--- BEGIN ---
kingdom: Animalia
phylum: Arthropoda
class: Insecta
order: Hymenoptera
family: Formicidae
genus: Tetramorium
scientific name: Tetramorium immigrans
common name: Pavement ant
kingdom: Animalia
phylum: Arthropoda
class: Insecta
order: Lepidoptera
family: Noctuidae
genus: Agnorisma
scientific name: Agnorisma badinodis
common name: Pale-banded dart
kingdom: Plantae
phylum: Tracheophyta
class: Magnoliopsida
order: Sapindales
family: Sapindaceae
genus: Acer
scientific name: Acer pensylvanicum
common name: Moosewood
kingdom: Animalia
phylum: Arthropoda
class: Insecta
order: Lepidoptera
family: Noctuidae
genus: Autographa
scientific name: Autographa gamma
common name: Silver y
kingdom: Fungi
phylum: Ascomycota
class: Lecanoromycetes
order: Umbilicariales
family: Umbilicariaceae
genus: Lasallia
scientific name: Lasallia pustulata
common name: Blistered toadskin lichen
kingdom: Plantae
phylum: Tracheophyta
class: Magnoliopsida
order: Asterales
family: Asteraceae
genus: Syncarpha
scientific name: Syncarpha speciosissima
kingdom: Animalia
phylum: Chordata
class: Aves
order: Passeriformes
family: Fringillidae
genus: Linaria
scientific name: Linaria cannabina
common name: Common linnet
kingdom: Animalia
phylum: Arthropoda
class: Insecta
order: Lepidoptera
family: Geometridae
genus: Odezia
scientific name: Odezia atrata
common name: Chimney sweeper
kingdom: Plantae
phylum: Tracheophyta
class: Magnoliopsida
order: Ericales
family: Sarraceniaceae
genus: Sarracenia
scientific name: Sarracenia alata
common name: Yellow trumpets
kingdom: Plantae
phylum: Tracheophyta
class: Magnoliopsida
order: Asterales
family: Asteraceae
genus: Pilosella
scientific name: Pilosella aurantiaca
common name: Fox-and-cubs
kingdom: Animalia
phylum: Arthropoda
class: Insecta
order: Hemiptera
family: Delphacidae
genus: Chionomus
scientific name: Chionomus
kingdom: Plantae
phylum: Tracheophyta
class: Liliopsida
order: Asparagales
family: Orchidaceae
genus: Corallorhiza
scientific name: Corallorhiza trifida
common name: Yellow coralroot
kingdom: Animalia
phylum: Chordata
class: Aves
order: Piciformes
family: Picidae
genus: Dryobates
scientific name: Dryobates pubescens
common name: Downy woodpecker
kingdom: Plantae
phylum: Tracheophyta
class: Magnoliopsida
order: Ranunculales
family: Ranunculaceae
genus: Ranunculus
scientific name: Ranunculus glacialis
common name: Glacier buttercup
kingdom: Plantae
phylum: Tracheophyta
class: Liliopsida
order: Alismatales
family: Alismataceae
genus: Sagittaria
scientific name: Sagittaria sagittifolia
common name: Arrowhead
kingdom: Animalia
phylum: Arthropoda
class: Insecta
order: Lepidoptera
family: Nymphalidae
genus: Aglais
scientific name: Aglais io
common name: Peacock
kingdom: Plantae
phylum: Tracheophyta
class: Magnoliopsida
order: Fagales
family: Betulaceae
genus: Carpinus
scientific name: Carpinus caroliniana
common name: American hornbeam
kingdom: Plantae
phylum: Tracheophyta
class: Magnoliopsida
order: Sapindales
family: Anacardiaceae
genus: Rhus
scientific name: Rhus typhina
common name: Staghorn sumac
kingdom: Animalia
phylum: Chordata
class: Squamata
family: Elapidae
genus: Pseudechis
--- END ---
◆ **WORK INSTRUCTIONS**
Render the data above as a two-column CSV with the header input,output and one row per entry. Put each entry's text under input and its answer under output, each as a single quoted field with line breaks replaced by spaces.

◆ **FULL RESPONSE**
input,output
"kingdom:","Animalia"
"phylum:","Arthropoda"
"class:","Insecta"
"order:","Hymenoptera"
"family:","Formicidae"
"genus:","Tetramorium"
"scientific name:","Tetramorium immigrans"
"common name:","Pavement ant"
"kingdom:","Animalia"
"phylum:","Arthropoda"
"class:","Insecta"
"order:","Lepidoptera"
"family:","Noctuidae"
"genus:","Agnorisma"
"scientific name:","Agnorisma badinodis"
"common name:","Pale-banded dart"
"kingdom:","Plantae"
"phylum:","Tracheophyta"
"class:","Magnoliopsida"
"order:","Sapindales"
"family:","Sapindaceae"
"genus:","Acer"
"scientific name:","Acer pensylvanicum"
"common name:","Moosewood"
"kingdom:","Animalia"
"phylum:","Arthropoda"
"class:","Insecta"
"order:","Lepidoptera"
"family:","Noctuidae"
"genus:","Autographa"
"scientific name:","Autographa gamma"
"common name:","Silver y"
"kingdom:","Fungi"
"phylum:","Ascomycota"
"class:","Lecanoromycetes"
"order:","Umbilicariales"
"family:","Umbilicariaceae"
"genus:","Lasallia"
"scientific name:","Lasallia pustulata"
"common name:","Blistered toadskin lichen"
"kingdom:","Plantae"
"phylum:","Tracheophyta"
"class:","Magnoliopsida"
"order:","Asterales"
"family:","Asteraceae"
"genus:","Syncarpha"
"scientific name:","Syncarpha speciosissima"
"kingdom:","Animalia"
"phylum:","Chordata"
"class:","Aves"
"order:","Passeriformes"
"family:","Fringillidae"
"genus:","Linaria"
"scientific name:","Linaria cannabina"
"common name:","Common linnet"
"kingdom:","Animalia"
"phylum:","Arthropoda"
"class:","Insecta"
"order:","Lepidoptera"
"family:","Geometridae"
"genus:","Odezia"
"scientific name:","Odezia atrata"
"common name:","Chimney sweeper"
"kingdom:","Plantae"
"phylum:","Tracheophyta"
"class:","Magnoliopsida"
"order:","Ericales"
"family:","Sarraceniaceae"
"genus:","Sarracenia"
"scientific name:","Sarracenia alata"
"common name:","Yellow trumpets"
"kingdom:","Plantae"
"phylum:","Tracheophyta"
"class:","Magnoliopsida"
"order:","Asterales"
"family:","Asteraceae"
"genus:","Pilosella"
"scientific name:","Pilosella aurantiaca"
"common name:","Fox-and-cubs"
"kingdom:","Animalia"
"phylum:","Arthropoda"
"class:","Insecta"
"order:","Hemiptera"
"family:","Delphacidae"
"genus:","Chionomus"
"scientific name:","Chionomus"
"kingdom:","Plantae"
"phylum:","Tracheophyta"
"class:","Liliopsida"
"order:","Asparagales"
"family:","Orchidaceae"
"genus:","Corallorhiza"
"scientific name:","Corallorhiza trifida"
"common name:","Yellow coralroot"
"kingdom:","Animalia"
"phylum:","Chordata"
"class:","Aves"
"order:","Piciformes"
"family:","Picidae"
"genus:","Dryobates"
"scientific name:","Dryobates pubescens"
"common name:","Downy woodpecker"
"kingdom:","Plantae"
"phylum:","Tracheophyta"
"class:","Magnoliopsida"
"order:","Ranunculales"
"family:","Ranunculaceae"
"genus:","Ranunculus"
"scientific name:","Ranunculus glacialis"
"common name:","Glacier buttercup"
"kingdom:","Plantae"
"phylum:","Tracheophyta"
"class:","Liliopsida"
"order:","Alismatales"
"family:","Alismataceae"
"genus:","Sagittaria"
"scientific name:","Sagittaria sagittifolia"
"common name:","Arrowhead"
"kingdom:","Animalia"
"phylum:","Arthropoda"
"class:","Insecta"
"order:","Lepidoptera"
"family:","Nymphalidae"
"genus:","Aglais"
"scientific name:","Aglais io"
"common name:","Peacock"
"kingdom:","Plantae"
"phylum:","Tracheophyta"
"class:","Magnoliopsida"
"order:","Fagales"
"family:","Betulaceae"
"genus:","Carpinus"
"scientific name:","Carpinus caroliniana"
"common name:","American hornbeam"
"kingdom:","Plantae"
"phylum:","Tracheophyta"
"class:","Magnoliopsida"
"order:","Sapindales"
"family:","Anacardiaceae"
"genus:","Rhus"
"scientific name:","Rhus typhina"
"common name:","Staghorn sumac"
"kingdom:","Animalia"
"phylum:","Chordata"
"class:","Squamata"
"family:","Elapidae"
"genus:","Pseudechis"